# She is an idiot



## MingRaymond

Chinese ：她是白癡。
Italian: Essa è un' idiota.
French: Elle est une idiote.

Other languages, please.


----------



## Jad

*German* Sie ist ein Idiot (?)


----------



## Whodunit

Jad said:
			
		

> *German* Sie ist ein Idiot (?)



Very rare, but grammatically better:

Sie ist eine Idiotin.


----------



## MingRaymond

謝謝,merci, grazie, danke


----------



## Merlin

Tagalog:
Siya ay idiyota. 
(Wherein "siya" can either be male or female. Not really sure about "idiyota" though) Corrections are welcome. Hehehehehe...


----------



## meili

Perhaps we can also say in Tagalog:
Siya ay isang mangmang - _She is an idiot_
Siya - can be male or female.
ay - is, are
isa (ng) - one, an, only, a
Idiot is an ignorant, or a foolish or a stupid person and right now the only equivalent I can find is mangmang.


----------



## Merlin

meili said:
			
		

> Perhaps we can also say in Tagalog:
> Siya ay isang mangmang - _She is an idiot_
> Siya - can be male or female.
> ay - is, are
> isa (ng) - one, an, only, a
> Idiot is an ignorant, or a foolish or a stupid person and right now the only equivalent I can find is mangmang.


 
Well just as I thought. We have a number of words that can replace "idiot" in Tagalog. Muchisimas Gracias!


----------



## Mita

Spanish: Ella es una idiota.

§ **ENTRIES PROVIDED**
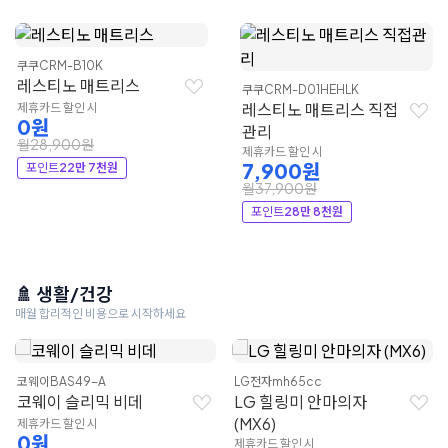
쿠쿠
CRM-B10K
레스티노 매트리스
쿠쿠
CRM-D01HEHLK
레스티노 매트리스 직접
제휴카드 할인 시
0원
관리
월28,900원
제휴카드 할인 시
7,900원
포인트
22만 7천원
월37,900원
포인트
28만 8천원
🚿 생활/건강
매월 합리적인 비용으로 시작하세요
코웨이
BAS49-A
LG전자
mh65cc
코웨이 슬리믹 비데
LG 힐링미 안마의자
(MX6)
제휴카드 할인 시
0원
제휴카드 할인 시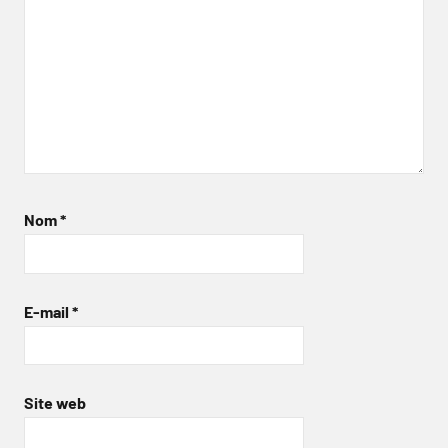
Nom
*
E-mail
*
Site web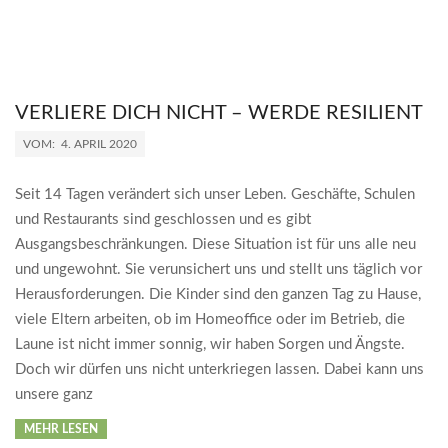
VERLIERE DICH NICHT – WERDE RESILIENT
2020-
VOM:
4. APRIL 2020
04-
04
Seit 14 Tagen verändert sich unser Leben. Geschäfte, Schulen
und Restaurants sind geschlossen und es gibt
Ausgangsbeschränkungen. Diese Situation ist für uns alle neu
und ungewohnt. Sie verunsichert uns und stellt uns täglich vor
Herausforderungen. Die Kinder sind den ganzen Tag zu Hause,
viele Eltern arbeiten, ob im Homeoffice oder im Betrieb, die
Laune ist nicht immer sonnig, wir haben Sorgen und Ängste.
Doch wir dürfen uns nicht unterkriegen lassen. Dabei kann uns
unsere ganz
MEHR LESEN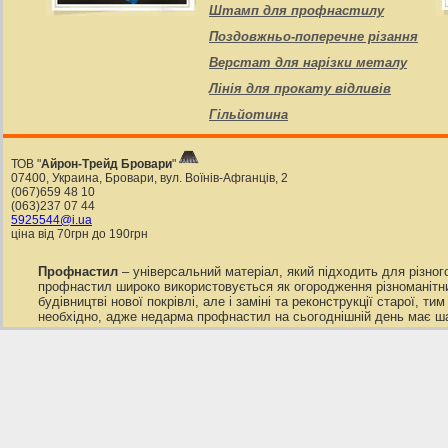
Штамп для профнастилу
Поздовжньо-поперечне різання
Верстат для нарізки металу
Лінія для прокату відливів
Гільйотина
ТОВ "
Айрон-Трейд Бровари
"
07400
,
Украина
,
Бровари
,
вул. Воїнів-Афганців, 2
(067)659 48 10
(063)237 07 44
5925544@i.ua
ціна від 70грн до 190грн
Профнастил
– універсальний матеріал, який підходить для різног
профнастил широко використовується як огородження різноманітних
будівництві нової покрівлі, але і заміні та реконструкції старої,
необхідно, адже недарма профнастил на сьогоднішній день має ш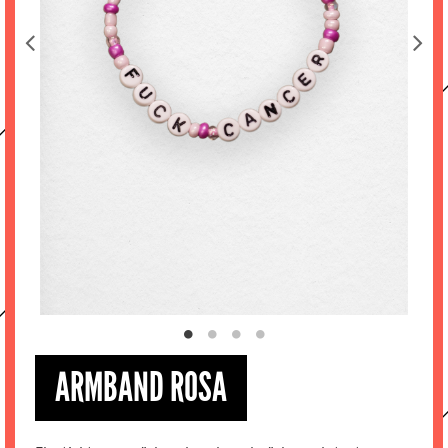
ARMBAND ROSA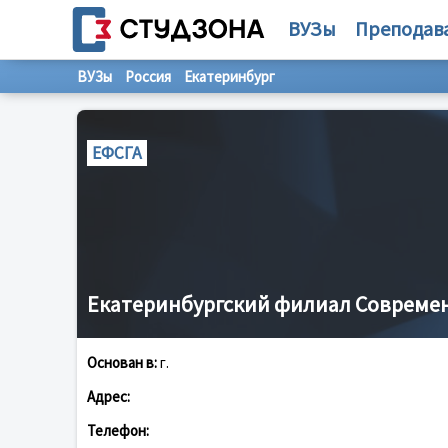
ВУЗы
Преподав
ВУЗы
Россия
Екатеринбург
ЕФСГА
Екатеринбургский филиал Совреме
Основан в:
г.
Адрес:
Телефон: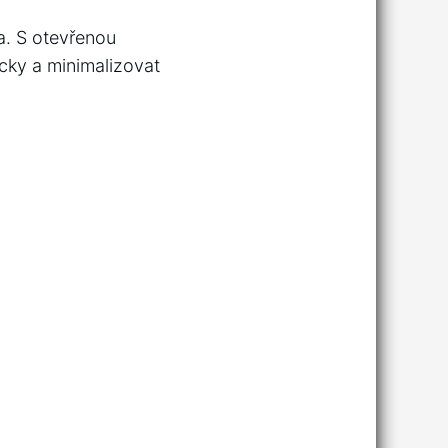
a. S otevřenou
cky a‍ minimalizovat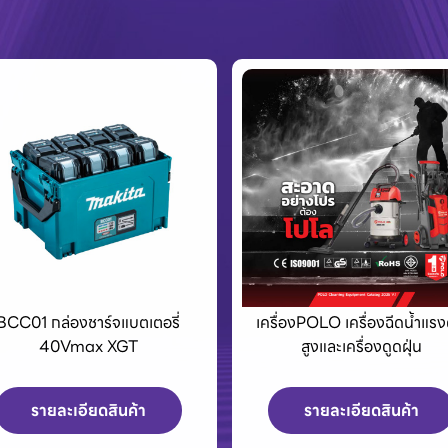
รื่องPOLO เครื่องฉีดน้ำแรงดัน
Eurovent พัดลมอุตสาหกร
สูงและเครื่องดูดฝุ่น
และพัดลมระบายอากาศพร้อ
บานเกล็ด
รายละเอียดสินค้า
รายละเอียดสินค้า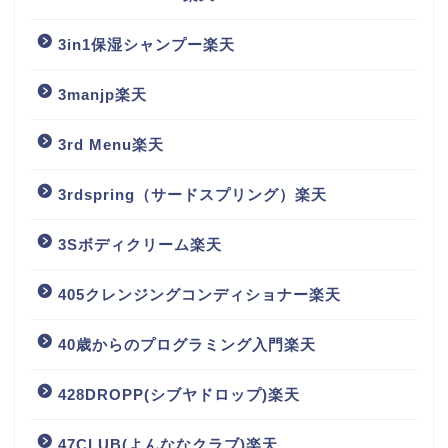
3in1保湿シャンプー楽天
3manjp楽天
3rd Menu楽天
3rdspring（サードスプリング）楽天
3Sボディクリーム楽天
405クレンジングコンディショナー楽天
40歳からのプログラミング入門楽天
428DROPP(シブヤドロップ)楽天
47CLUB(よんななクラブ)楽天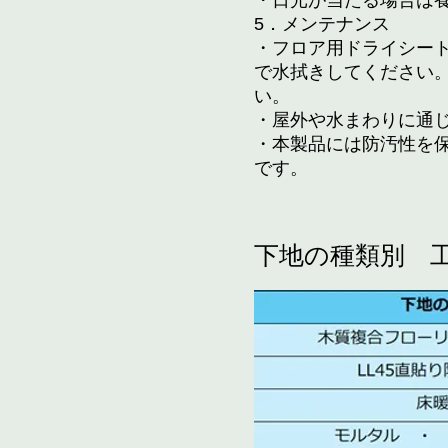
・日光が当たる場合は
5．メンテナンス
・フロア用ドライシー
で水拭きしてください
い。
・屋外や水まわりに通
・本製品には防汚性を
です。
下地の種類別 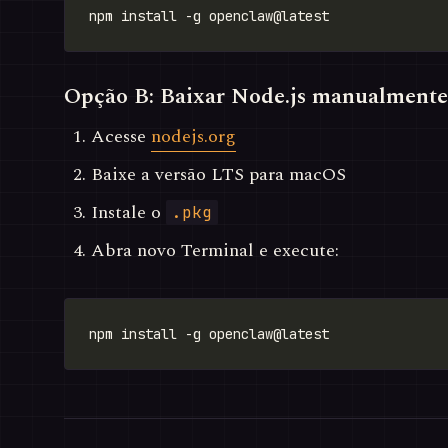
Opção B: Baixar Node.js manualmente
Acesse
nodejs.org
Baixe a versão LTS para macOS
Instale o
.pkg
Abra novo Terminal e execute: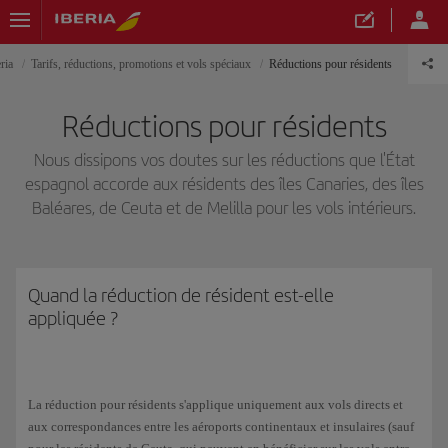
ria
Tarifs, réductions, promotions et vols spéciaux
Réductions pour résidents
Réductions pour résidents
Nous dissipons vos doutes sur les réductions que l'État
espagnol accorde aux résidents des îles Canaries, des îles
Baléares, de Ceuta et de Melilla pour les vols intérieurs.
Quand la réduction de résident est-elle
appliquée ?
La réduction pour résidents s'applique uniquement aux vols directs et
aux correspondances entre les aéroports continentaux et insulaires (sauf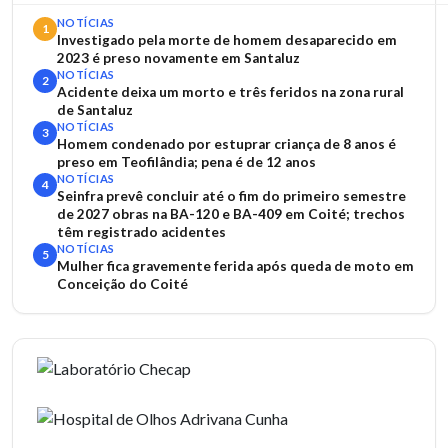
NOTÍCIAS
1
Investigado pela morte de homem desaparecido em
2023 é preso novamente em Santaluz
NOTÍCIAS
2
Acidente deixa um morto e três feridos na zona rural
de Santaluz
NOTÍCIAS
3
Homem condenado por estuprar criança de 8 anos é
preso em Teofilândia; pena é de 12 anos
NOTÍCIAS
4
Seinfra prevê concluir até o fim do primeiro semestre
de 2027 obras na BA-120 e BA-409 em Coité; trechos
têm registrado acidentes
NOTÍCIAS
5
Mulher fica gravemente ferida após queda de moto em
Conceição do Coité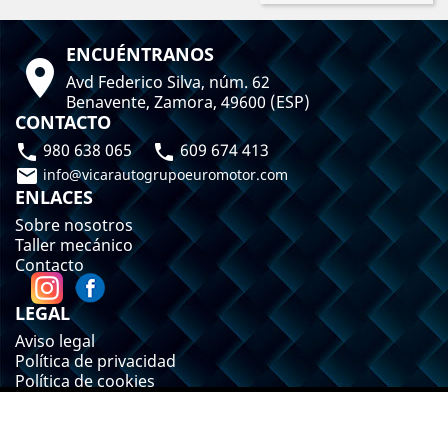
ENCUÉNTRANOS

Avd Federico Silva, núm. 62
Benavente, Zamora, 49600 (ESP)
CONTACTO
980 638 065
609 674 413



info@vicarautogrupoeuromotor.com
ENLACES
Sobre nosotros
Taller mecánico
Contacto
LEGAL
Aviso legal
Política de privacidad
Política de cookies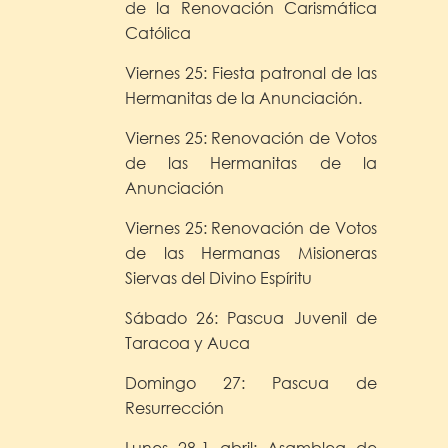
de la Renovación Carismática
Católica
Viernes 25: Fiesta patronal de las
Hermanitas de la Anunciación.
Viernes 25: Renovación de Votos
de las Hermanitas de la
Anunciación
Viernes 25: Renovación de Votos
de las Hermanas Misioneras
Siervas del Divino Espíritu
Sábado 26: Pascua Juvenil de
Taracoa y Auca
Domingo 27: Pascua de
Resurrección
Lunes 28-1 abril: Asamblea de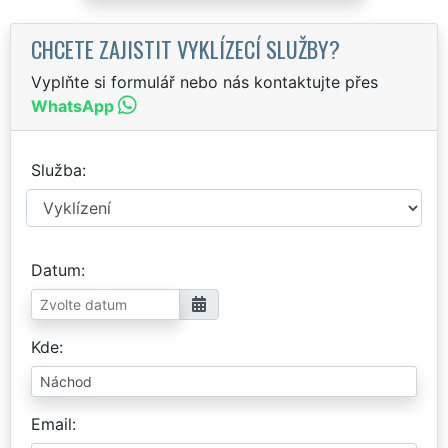
CHCETE ZAJISTIT VYKLÍZECÍ SLUŽBY?
Vyplňte si formulář nebo nás kontaktujte přes
WhatsApp
Služba
Datum
Kde
Email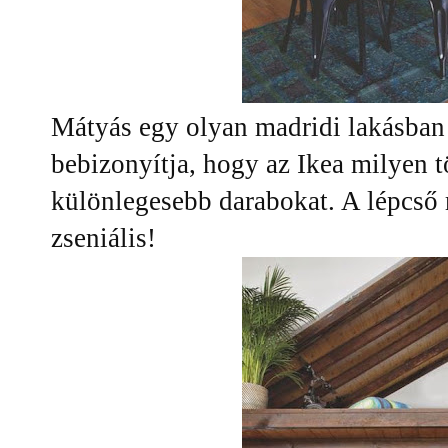
Mátyás egy olyan madridi lakásban t
bebizonyítja, hogy az Ikea milyen tö
különlegesebb darabokat. A lépcső
zseniális!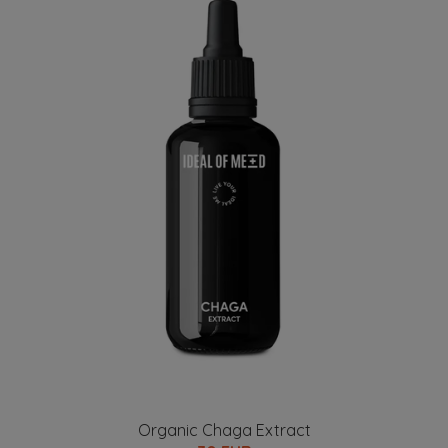
Organic Chaga Extract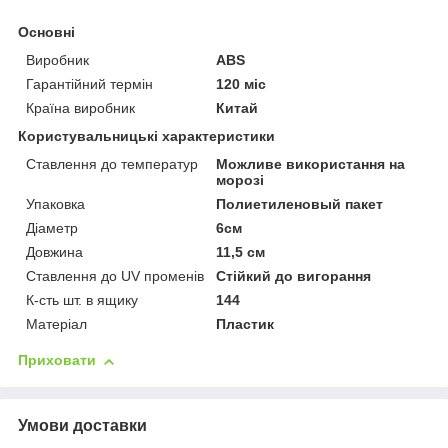
Основні
Виробник
ABS
Гарантійний термін
120 міс
Країна виробник
Китай
Користувальницькі характеристики
Ставлення до температур
Можливе використання на
морозі
Упаковка
Полиетиленовый пакет
Діаметр
6см
Довжина
11,5 см
Ставлення до UV променів
Стійкий до вигорання
К-сть шт. в ящику
144
Матеріал
Пластик
Приховати
Умови доставки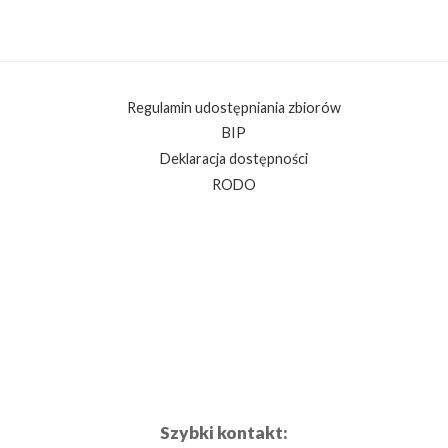
Regulamin udostępniania zbiorów
BIP
Deklaracja dostępności
RODO
Szybki kontakt: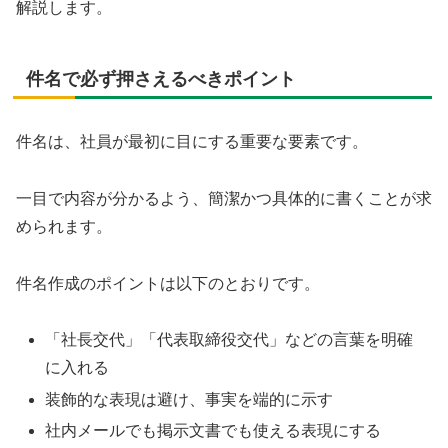
解説します。
件名で必ず押さえるべきポイント
件名は、社員が最初に目にする重要な要素です。
一目で内容が分かるよう、簡潔かつ具体的に書くことが求
められます。
件名作成のポイントは以下のとおりです。
「社長交代」「代表取締役交代」などの言葉を明確
に入れる
装飾的な表現は避け、事実を端的に示す
社内メールでも掲示文書でも使える表現にする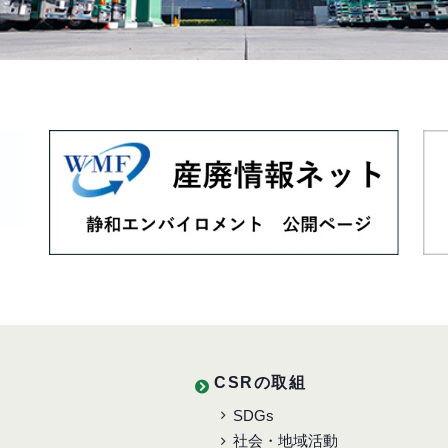
CSRの取組
SDGs
社会・地域活動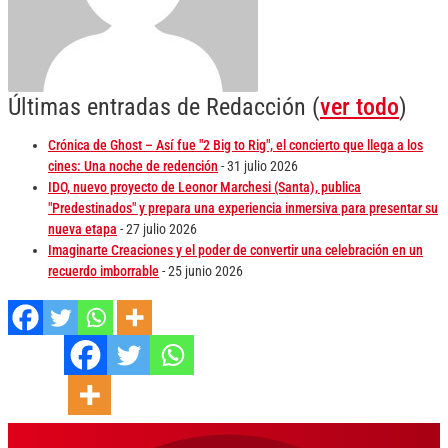
Últimas entradas de Redacción
(
ver todo
)
Crónica de Ghost – Así fue "2 Big to Rig", el concierto que llega a los
cines: Una noche de redención
- 31 julio 2026
IDO, nuevo proyecto de Leonor Marchesi (Santa), publica
"Predestinados" y prepara una experiencia inmersiva para presentar su
nueva etapa
- 27 julio 2026
Imaginarte Creaciones y el poder de convertir una celebración en un
recuerdo imborrable
- 25 junio 2026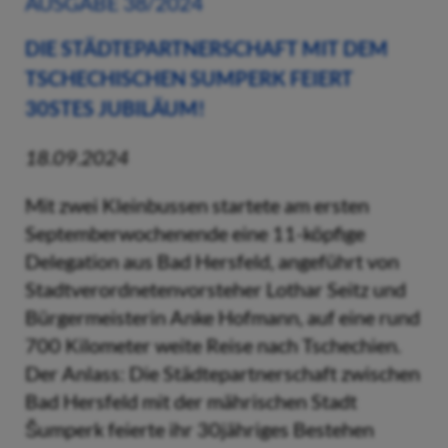
AUSGABE 38/2024
DIE STÄDTEPARTNERSCHAFT MIT DEM
TSCHECHISCHEN SUMPERK FEIERT
30STES JUBILÄUM!
18.09.2024
Mit zwei Kleinbussen startete am ersten
Septemberwochenende eine 11-köpfige
Delegation aus Bad Hersfeld, angeführt von
Stadtverordnetenvorsteher Lothar Seitz und
Bürgermeisterin Anke Hofmann, auf eine rund
700 Kilometer weite Reise nach Tschechien.
Der Anlass: Die Städtepartnerschaft zwischen
Bad Hersfeld mit der mährischen Stadt
Šumperk feierte ihr 30jähriges Bestehen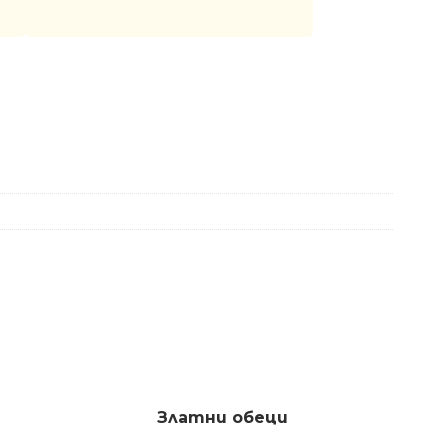
Златни обеци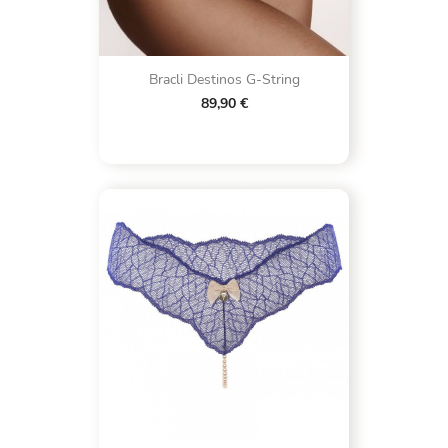
Bracli Destinos G-String
89,90 €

§ **EXERCISE**
Could you reproduce the translation thread from "謝謝,merci, grazie, danke" up to and including "are welcome. Hehehehehe...", with "Tagalog" replaced by "Filipino"?

§ **ANSWER SECTION**
謝謝,merci, grazie, danke


----------



## Merlin

Filipino:
Siya ay idiyota. 
(Wherein "siya" can either be male or female. Not really sure about "idiyota" though) Corrections are welcome. Hehehehehe...